[R6RS] Unicode titlecase algorithm

Thu May 10 07:20:54 EDT 2007

Mike wrote:
> We decided to adopt Will's suggestion of adopting the official Unicode
> titlecase algorithm.  Unfortunately, I can't find a specification of it
> on the web right now: The Unicode site says PDFs for the standard are
> temporarily offline.  Could somebody help me out?

If you're asking for citations, you should cite:

    the main Unicode standard (currently 5.0)
    Unicode Standard Annex #29
        ( http://www.unicode.org/reports/tr29/ )

If you're asking for a simple specification of the
algorithm, there isn't one.  About the best you can
do is to change the sentence that, in 5.92, says

    The string-titlecase procedure converts the
    first character to title case in each
    contiguous sequence of cased characters
    within string, and it downcases all other
    cased characters; for the purposes of
    detecting cased-character sequences,
    case-ignorable characters are ignored (i.e.
    they do not interrupt the sequence).

to

    The string-titlecase procedure converts the
    first cased character of each word to title
    case, and downcases all other cased characters.

That sounds simple, but the hair lies in the
definition of a word.  The Unicode standard
explicitly defers to UAX 29 on this point, and
the definition of a word in UAX 29 is neither
simple nor categorical.  (In particular, word
breaking is allowed to be locale-sensitive.)

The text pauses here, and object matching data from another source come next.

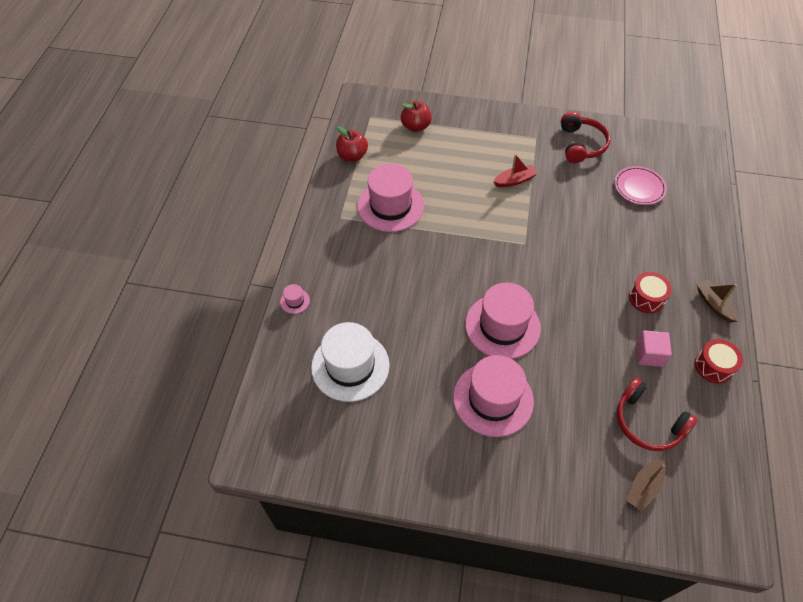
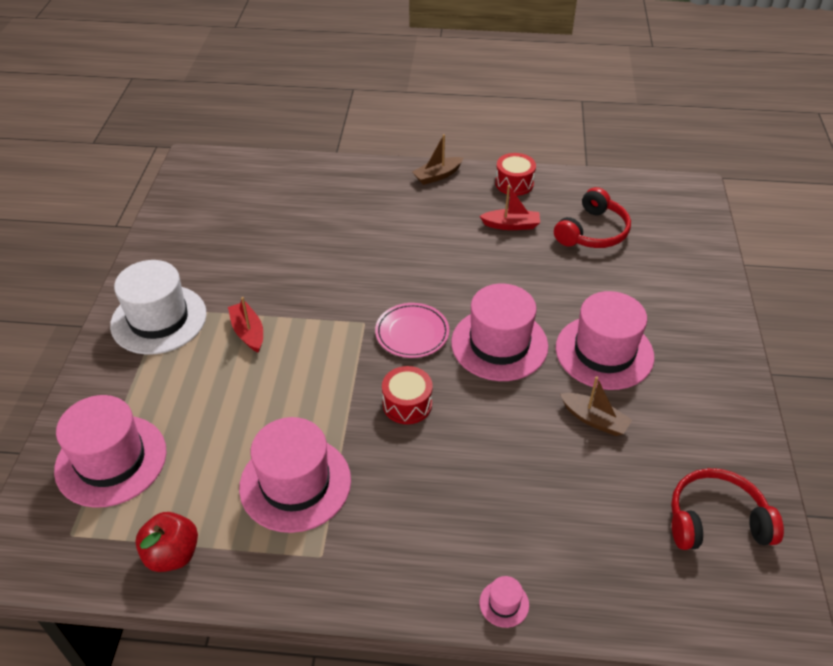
camera: 95 degrees left, 10 degrees down
white hat [311,322,390,402] -> white hat moved to [110,260,207,355]
red apple [401,101,432,132] -> pink hat [54,395,167,508]
red headphones [561,112,610,163] -> red headphones moved to [671,468,784,550]
pink plate [615,166,667,205] -> pink plate moved to [375,303,449,358]
brown boat [626,459,665,511] -> brown boat moved to [560,376,632,436]
red drum [629,272,672,313] -> red drum moved to [382,366,433,424]
pink cube [636,330,672,367] -> red boat [480,185,540,230]

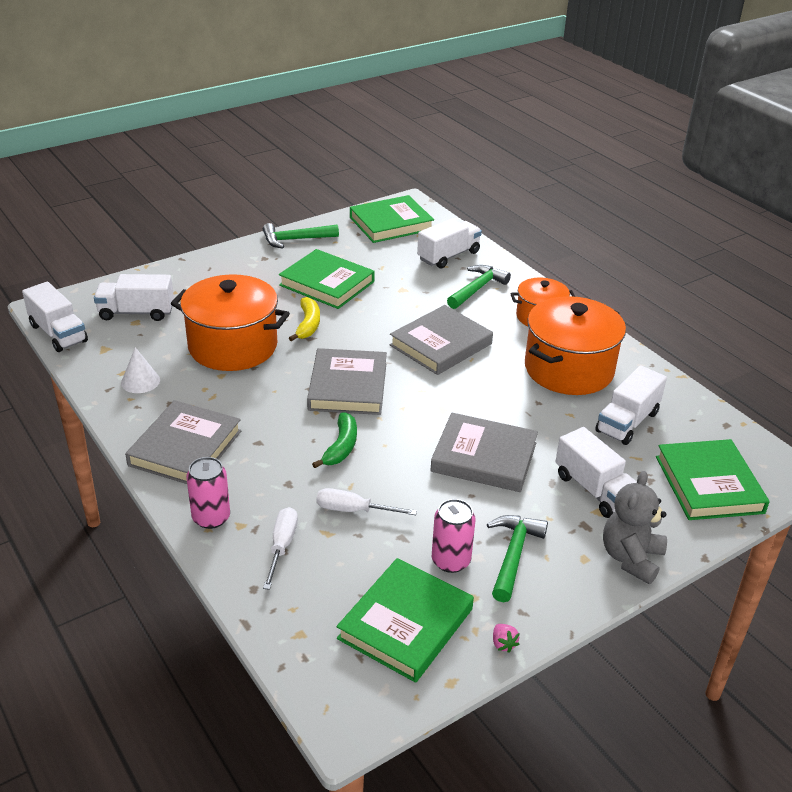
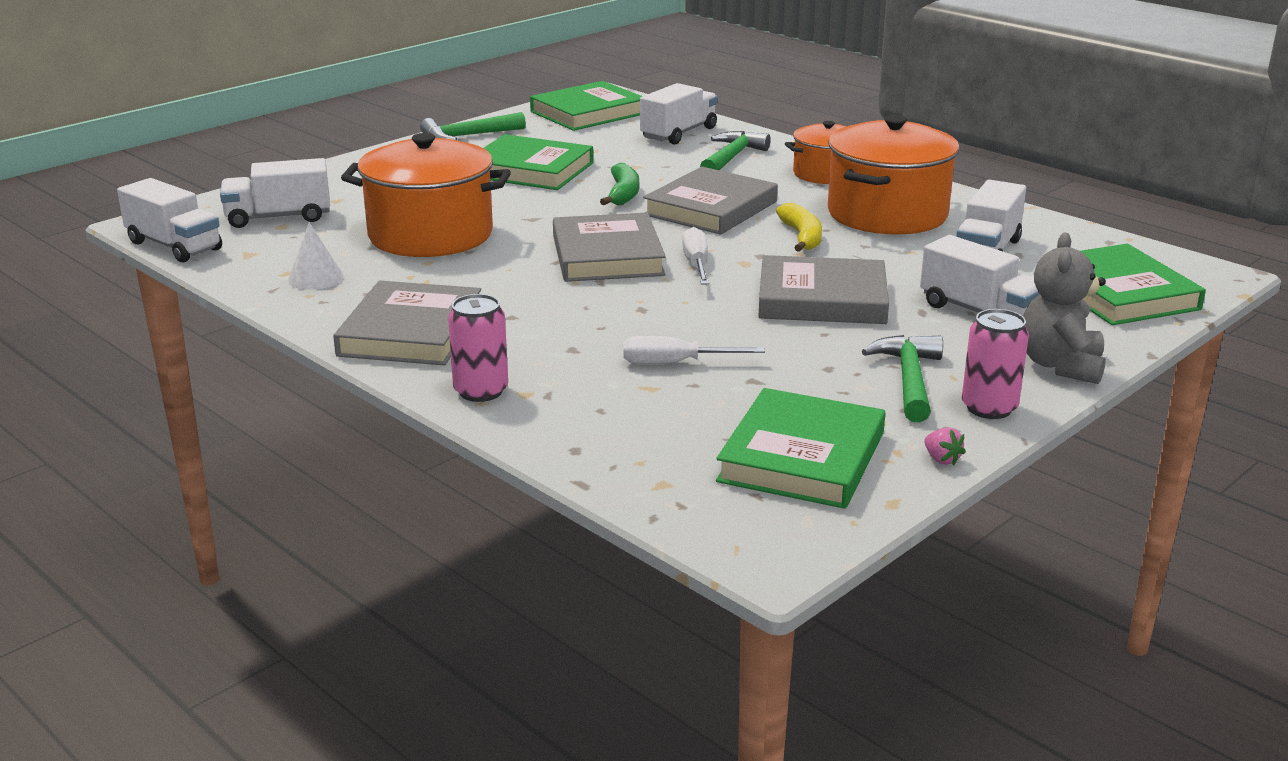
camera: 10 degrees left, 10 degrees down
white screwdriver [263,507,298,590] -> white screwdriver moved to [682,227,709,285]
yellow banana [289,297,320,342] -> yellow banana moved to [776,203,822,252]
green banana [312,413,357,468] -> green banana moved to [600,163,639,205]
pink can [432,499,475,573] -> pink can moved to [962,309,1029,419]

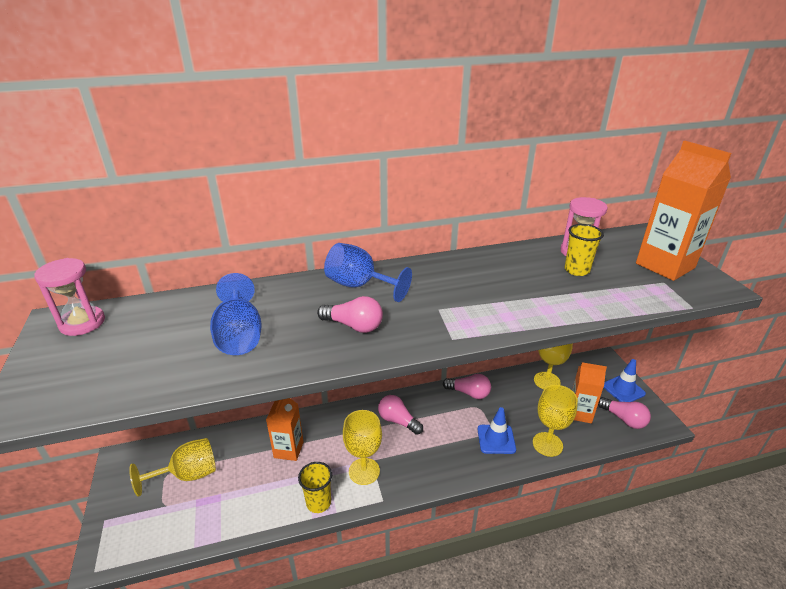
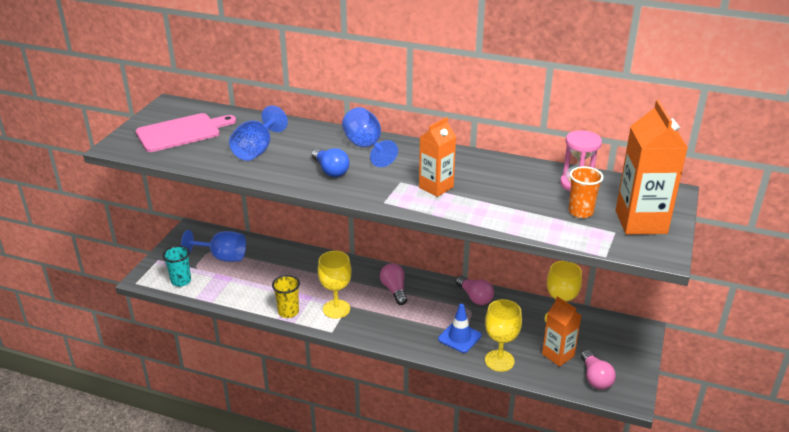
camera: 35 degrees right, 0 degrees up
pink hourglass [34,258,105,336] -> none
yellow goblet [129,438,216,497] -> blue goblet [181,230,246,262]
orange carton [266,398,304,461] -> orange carton moved to [419,117,456,197]
pink light bulb [317,296,383,333] -> blue light bulb [311,148,350,177]
yellow cup [564,224,604,276] -> none
blue traffic cone [603,359,646,402] -> none
none -> pink cutting board [136,113,236,152]
none -> turquoise cup [163,246,191,287]
none -> orange cup [569,166,604,218]

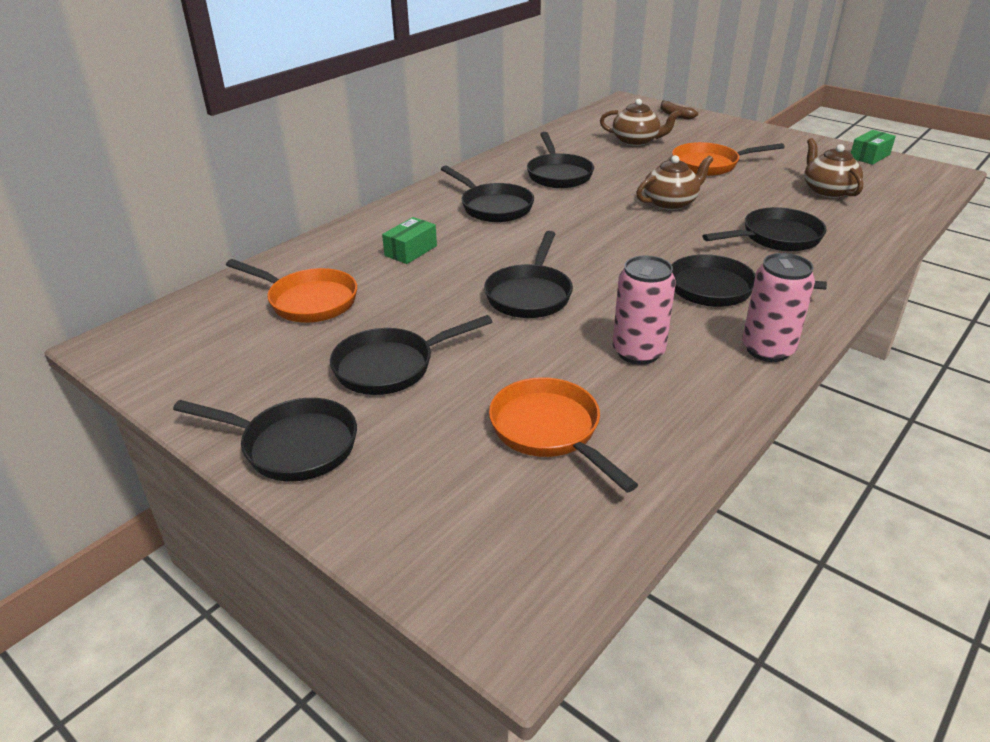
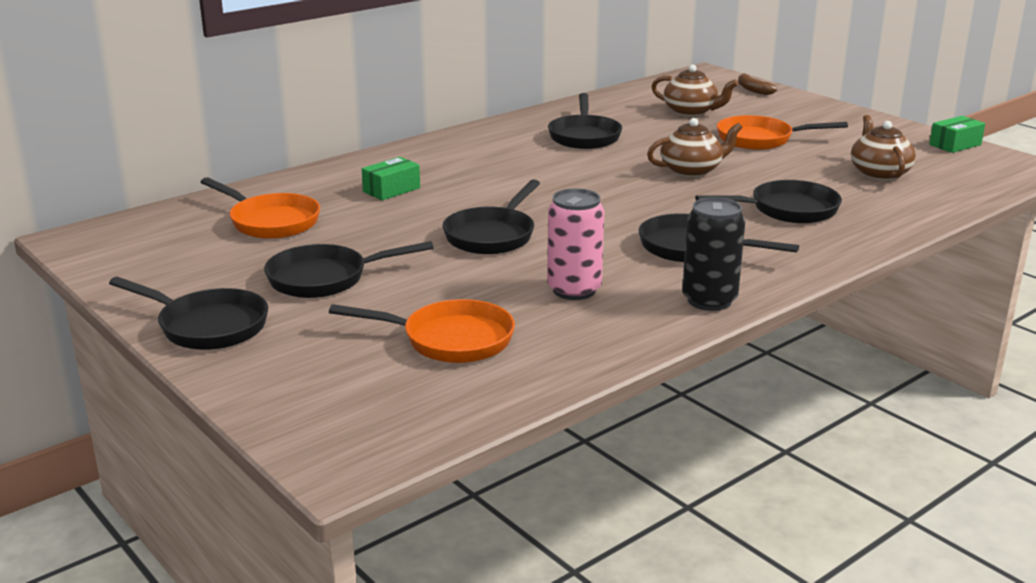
camera: 10 degrees right, 10 degrees down
black pan [441,166,534,222] -> none
orange pan [489,377,638,493] -> orange pan turned 120 degrees clockwise [329,299,515,363]
pink can [742,253,815,362] -> black can [682,197,745,311]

The fact that the Unicode committee understands
that categorical specifications are not always
desirable does not bother me, of course; I point
it out only because it might bother some of the
other editors.

I guess I should also point out that UAX 29 is
implicitly part of the specification for both
string-downcase and string-foldcase, since the
casing of Greek sigma is defined with respect to
word breaks, which are defined by UAX 29.

Will